What was this secret that made this eminent German Church historian lose sleep at night? |
Get ready for the bombshell that's going to rattle the playground of the theo-blogosphere.
I'm about about to share with you, loyal readers, the real reason this blog exists. (Come on, you were starting to wonder: Admit it.)
First the context:
Some time back in the 1920s, Karl Barth wrote a letter to his best pal, Eduard Thurneyson, grousing because Adolf von Harnack, the great church historian, had labelled Barth as a reincarnation of the Gnostic heretic Marcion in a review of Barth's Romans commentary.
(You can read about this, I think, in the volume of Barth-Thurneyson correspondence titled Revolutionary Theology in the Making. But I can't remember the page number.
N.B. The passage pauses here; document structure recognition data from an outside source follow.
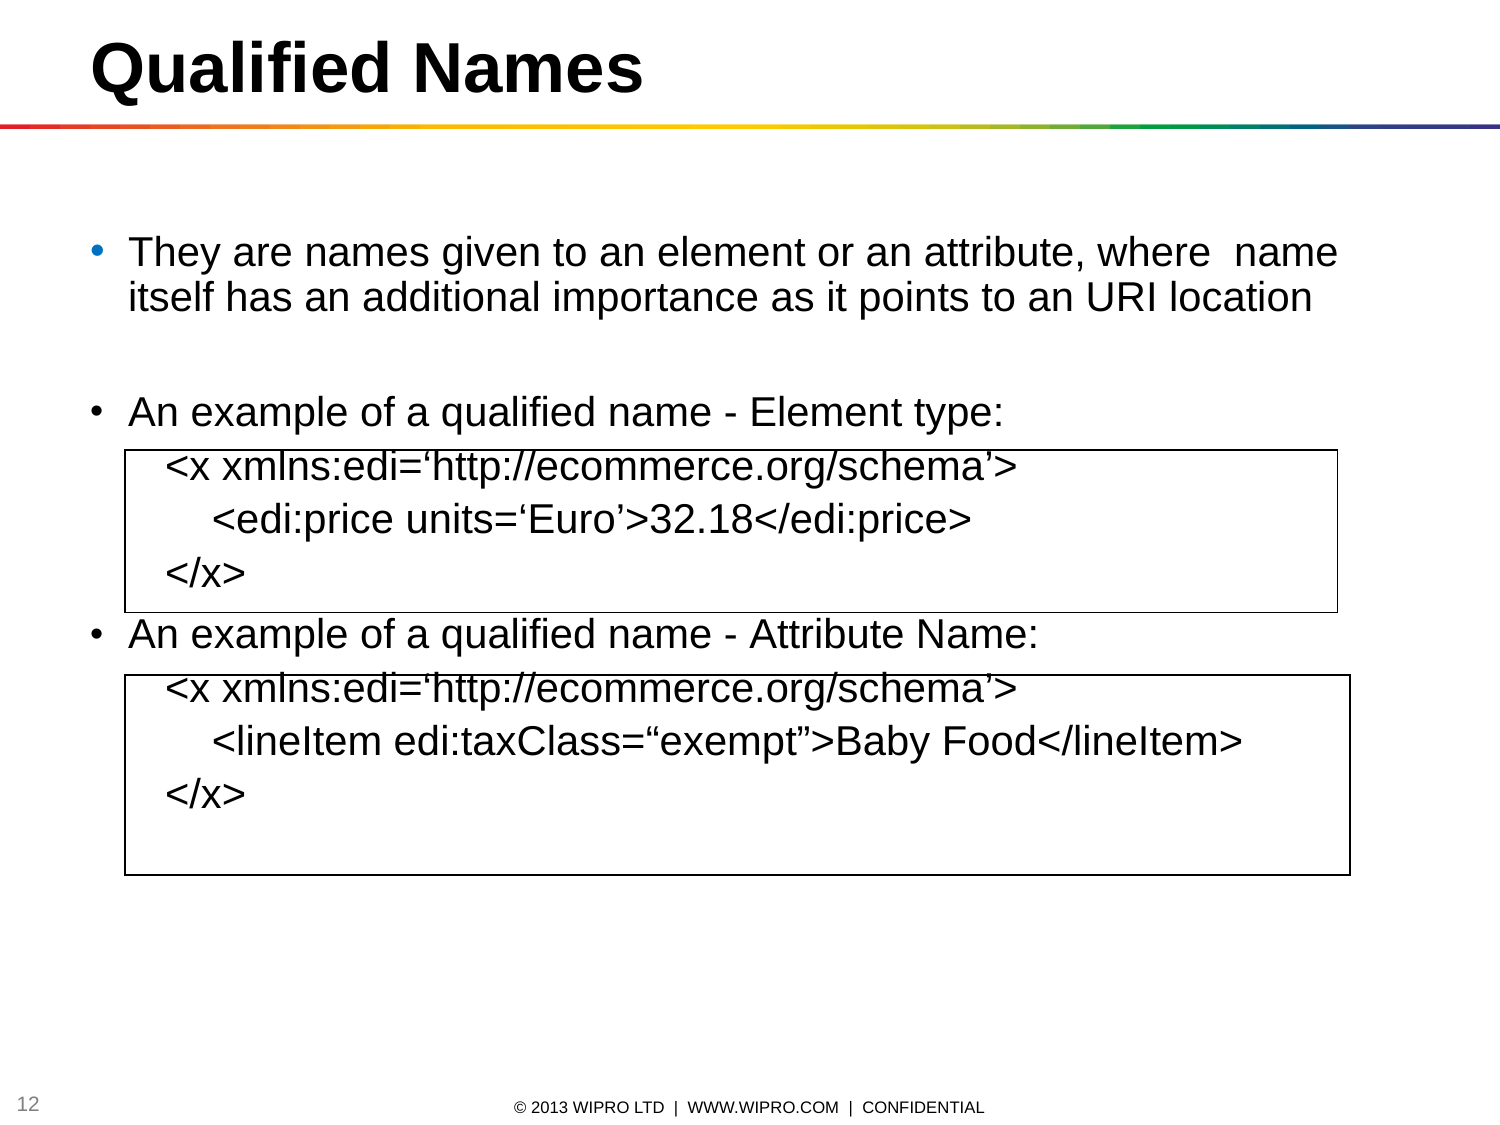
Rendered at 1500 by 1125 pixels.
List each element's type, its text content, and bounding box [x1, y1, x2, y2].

text_box [125, 675, 1350, 875]
list They are names given to an element or an attribute, where name itself has an additional importance as it points to an URI location An example of a qualified name - Element type: <x xmlns:edi=‘http://ecommerce.org/schema’> <edi:price units=‘Euro’>32.18</edi:price> </x> An example of a qualified name - Attribute Name: <x xmlns:edi=‘http://ecommerce.org/schema’> <lineItem edi:taxClass=“exempt”>Baby Food</lineItem> </x> [74, 222, 1428, 958]
list Qualified Names [75, 23, 1426, 117]
text_box [124, 449, 1338, 613]
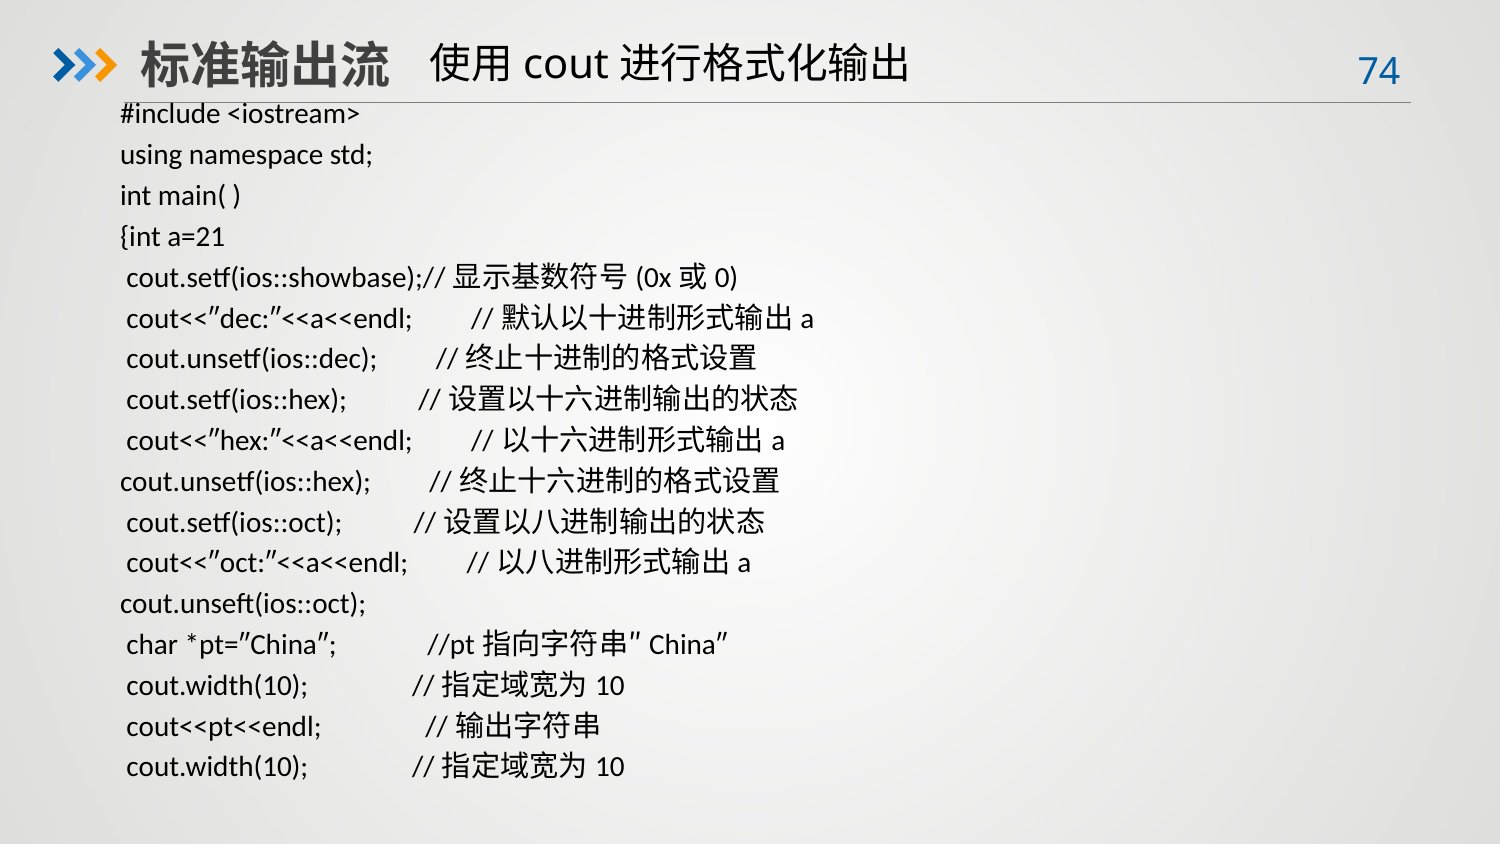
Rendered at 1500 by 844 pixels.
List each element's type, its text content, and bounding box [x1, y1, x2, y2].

text_box 使用cout进行格式化输出 [395, 29, 954, 87]
picture [0, 0, 1500, 844]
text_box 标准输出流 [140, 32, 395, 87]
text_box #include <iostream> using namespace std; int main( ) {int a=21 cout.setf(ios::showbase);//显示基数符号(0x或0) cout<<″dec:″<<a<<endl; //默认以十进制形式输出a cout.unsetf(ios::dec); //终止十进制的格式设置 cout.setf(ios::hex); //设置以十六进制输出的状态 cout<<″hex:″<<a<<endl; //以十六进制形式输出a cout.unsetf(ios::hex); //终止十六进制的格式设置 cout.setf(ios::oct); //设置以八进制输出的状态 cout<<″oct:″<<a<<endl; //以八进制形式输出a cout.unseft(ios::oct); char *pt=″China″; //pt指向字符串″China″ cout.width(10); //指定域宽为10 cout<<pt<<endl; //输出字符串 cout.width(10); //指定域宽为10 [50, 87, 1425, 824]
I'm good, but I'm not that good.)
Well, as it happened, Barth stumbled into an evening gathering where loyal doters were arrayed around the great Harnack and, apparently, the U of Berlin scholar had just been disposing of Barth as some sort of flash-in-the-pan enthusiast who would probably found some sort of prophetic cult and then, essentially, fizzle out.
What is not recorded in that correspondence or in the Barth biography by Eberhard Busch that also relates the incident is what happened next.
The young Barth walked right up to the eminent Harnack and whispered something in his ear -- the definitive answer to the scurrilous (as it used to be back in those days) charge of Marcionism that made the elder scholar veritably quake in his boots.
This answer is so secret and amazing that Helmut Gollwitzer, Eberhard Busch, Eberhard Jüngel and some other student of Barth named Eberhard made a secret pact that the message would never be revealed.
I'm in possession of this secret message and I'm ready to disclose it to you:
(Now lean in.) There are now 55 published pieces on this blog. (There are 28 pieces that are in "draft" mode that are simply just too awesome to publish here. Sorry, you'll just have to wait until I'm dead to read those). Scroll through the post titles and take the first letter of each title and write it down. At first blush, it will seem like gobbledygook, like ancient Greek manuscripts before the spaces and punctuation are added by diligent scholars.
Be patient and persevere. Never give up. You won't be disappointed.